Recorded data
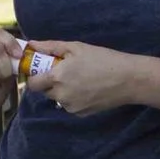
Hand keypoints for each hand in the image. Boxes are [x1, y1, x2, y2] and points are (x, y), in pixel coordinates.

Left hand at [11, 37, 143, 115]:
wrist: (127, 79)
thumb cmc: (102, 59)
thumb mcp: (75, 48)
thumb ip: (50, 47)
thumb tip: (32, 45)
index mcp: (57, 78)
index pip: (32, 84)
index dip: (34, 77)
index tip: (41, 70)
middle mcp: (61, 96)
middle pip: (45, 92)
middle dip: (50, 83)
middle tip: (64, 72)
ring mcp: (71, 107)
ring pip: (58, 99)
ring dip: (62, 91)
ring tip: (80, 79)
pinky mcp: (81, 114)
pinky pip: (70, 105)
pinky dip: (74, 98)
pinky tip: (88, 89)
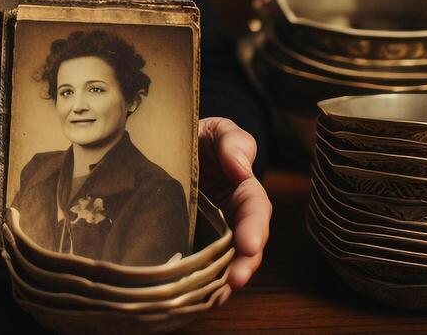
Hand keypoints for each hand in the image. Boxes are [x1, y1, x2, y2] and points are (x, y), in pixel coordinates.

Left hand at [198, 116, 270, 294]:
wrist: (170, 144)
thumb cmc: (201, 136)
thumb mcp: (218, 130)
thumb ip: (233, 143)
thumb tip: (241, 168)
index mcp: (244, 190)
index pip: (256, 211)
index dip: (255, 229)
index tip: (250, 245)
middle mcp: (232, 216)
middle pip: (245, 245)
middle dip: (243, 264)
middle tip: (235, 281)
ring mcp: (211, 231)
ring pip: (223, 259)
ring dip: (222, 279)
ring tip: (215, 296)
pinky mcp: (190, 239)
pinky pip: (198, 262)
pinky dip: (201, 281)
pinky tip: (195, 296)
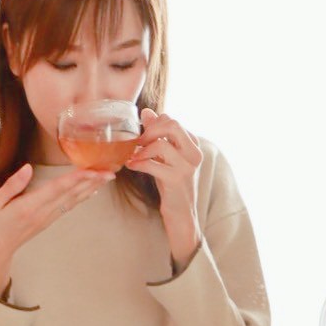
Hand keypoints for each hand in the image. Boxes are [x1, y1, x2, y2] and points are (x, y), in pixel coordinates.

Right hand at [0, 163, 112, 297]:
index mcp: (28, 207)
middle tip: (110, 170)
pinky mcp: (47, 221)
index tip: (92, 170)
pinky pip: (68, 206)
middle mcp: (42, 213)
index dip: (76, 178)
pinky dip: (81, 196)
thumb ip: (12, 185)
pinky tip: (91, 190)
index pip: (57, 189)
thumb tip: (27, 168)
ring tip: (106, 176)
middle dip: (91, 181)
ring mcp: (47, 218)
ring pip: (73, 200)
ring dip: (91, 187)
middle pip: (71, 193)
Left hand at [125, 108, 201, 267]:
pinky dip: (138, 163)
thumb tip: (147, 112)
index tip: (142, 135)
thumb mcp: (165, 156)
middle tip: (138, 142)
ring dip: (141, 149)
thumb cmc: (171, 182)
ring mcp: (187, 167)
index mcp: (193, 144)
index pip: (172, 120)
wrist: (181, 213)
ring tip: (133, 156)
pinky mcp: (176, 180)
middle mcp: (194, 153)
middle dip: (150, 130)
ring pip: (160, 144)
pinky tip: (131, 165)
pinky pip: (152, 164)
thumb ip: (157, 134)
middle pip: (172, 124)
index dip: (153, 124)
--
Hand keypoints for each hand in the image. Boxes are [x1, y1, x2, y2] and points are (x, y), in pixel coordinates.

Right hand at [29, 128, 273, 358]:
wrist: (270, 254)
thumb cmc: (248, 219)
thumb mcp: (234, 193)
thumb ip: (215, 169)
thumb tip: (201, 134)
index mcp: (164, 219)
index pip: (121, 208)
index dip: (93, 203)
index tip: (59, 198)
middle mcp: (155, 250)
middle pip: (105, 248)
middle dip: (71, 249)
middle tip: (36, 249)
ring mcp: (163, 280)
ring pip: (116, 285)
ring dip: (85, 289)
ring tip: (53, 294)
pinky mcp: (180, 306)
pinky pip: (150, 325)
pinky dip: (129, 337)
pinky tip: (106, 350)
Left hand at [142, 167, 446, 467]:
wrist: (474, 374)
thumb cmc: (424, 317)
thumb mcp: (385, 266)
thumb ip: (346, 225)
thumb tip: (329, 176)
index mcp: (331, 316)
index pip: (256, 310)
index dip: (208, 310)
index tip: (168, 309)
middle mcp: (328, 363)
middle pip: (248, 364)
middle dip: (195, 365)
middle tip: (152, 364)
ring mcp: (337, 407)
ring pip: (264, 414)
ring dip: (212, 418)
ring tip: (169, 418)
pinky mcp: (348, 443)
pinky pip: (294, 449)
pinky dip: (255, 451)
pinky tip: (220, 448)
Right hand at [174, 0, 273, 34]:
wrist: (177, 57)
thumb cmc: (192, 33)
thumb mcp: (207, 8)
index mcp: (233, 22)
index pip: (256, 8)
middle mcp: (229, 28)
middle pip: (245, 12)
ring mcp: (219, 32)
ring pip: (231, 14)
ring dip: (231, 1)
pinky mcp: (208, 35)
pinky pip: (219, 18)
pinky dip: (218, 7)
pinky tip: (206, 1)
...
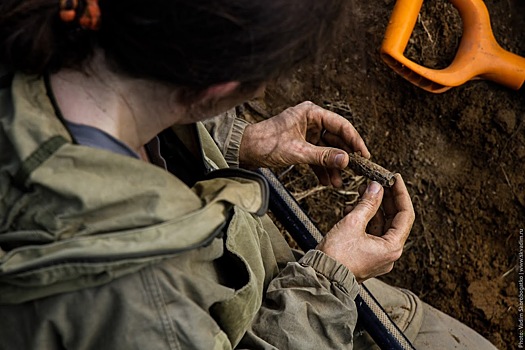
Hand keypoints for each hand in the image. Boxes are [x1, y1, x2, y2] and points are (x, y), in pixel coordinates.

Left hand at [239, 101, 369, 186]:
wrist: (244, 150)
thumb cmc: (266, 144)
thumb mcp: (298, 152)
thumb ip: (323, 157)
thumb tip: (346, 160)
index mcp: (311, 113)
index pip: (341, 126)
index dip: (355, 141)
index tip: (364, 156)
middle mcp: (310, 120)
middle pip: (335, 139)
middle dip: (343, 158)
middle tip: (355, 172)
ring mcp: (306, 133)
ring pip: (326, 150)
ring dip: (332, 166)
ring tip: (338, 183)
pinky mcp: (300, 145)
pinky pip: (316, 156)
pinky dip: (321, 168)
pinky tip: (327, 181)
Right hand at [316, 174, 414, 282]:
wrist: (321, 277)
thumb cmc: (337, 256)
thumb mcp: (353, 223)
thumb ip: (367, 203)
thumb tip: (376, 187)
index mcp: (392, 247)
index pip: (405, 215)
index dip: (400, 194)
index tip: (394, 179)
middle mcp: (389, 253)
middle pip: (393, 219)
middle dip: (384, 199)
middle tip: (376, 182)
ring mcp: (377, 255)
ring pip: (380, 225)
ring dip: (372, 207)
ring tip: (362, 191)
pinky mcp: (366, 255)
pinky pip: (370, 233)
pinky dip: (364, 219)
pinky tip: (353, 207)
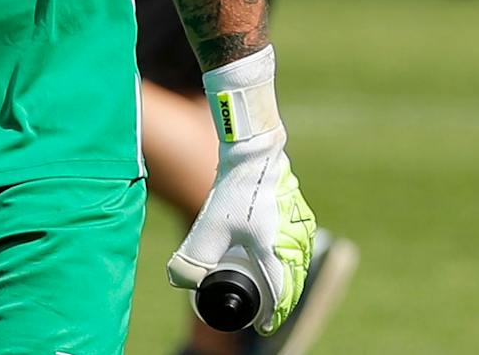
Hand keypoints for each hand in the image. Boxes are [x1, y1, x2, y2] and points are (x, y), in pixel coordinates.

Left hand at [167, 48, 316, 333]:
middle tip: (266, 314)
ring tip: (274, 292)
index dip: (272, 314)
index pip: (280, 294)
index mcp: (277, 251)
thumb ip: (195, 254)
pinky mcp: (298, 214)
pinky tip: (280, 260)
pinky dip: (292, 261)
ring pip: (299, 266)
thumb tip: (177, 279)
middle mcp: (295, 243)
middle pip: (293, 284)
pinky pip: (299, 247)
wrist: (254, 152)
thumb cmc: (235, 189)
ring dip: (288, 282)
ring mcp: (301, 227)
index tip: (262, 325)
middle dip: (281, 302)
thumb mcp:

* EXERCISE BRIEF
In the data above, find the line that contains "middle tip: (152, 364)" and the line that contains "pinky tip: (206, 1)". Repeat exactly those lines and every line between them, and only those.

* WORKED SOLUTION
middle tip: (152, 364)
ring mcp: (337, 407)
ring pip: (264, 414)
ring dip: (212, 418)
ring tip: (169, 418)
pinky mcp: (348, 443)
pinky pip: (294, 449)
pinky dip: (255, 451)
pinky tip: (220, 448)
Right hand at [174, 0, 273, 34]:
wrist: (177, 57)
thumb cmc: (192, 33)
thumb mcp: (207, 8)
index mcp: (233, 22)
index pip: (256, 8)
middle mcp: (229, 28)
middle pip: (245, 12)
ring mcp: (219, 32)
ring pip: (231, 14)
ring dip: (231, 1)
pinky mcp: (208, 35)
pinky pip: (219, 18)
pinky dip: (218, 7)
pinky tip: (206, 1)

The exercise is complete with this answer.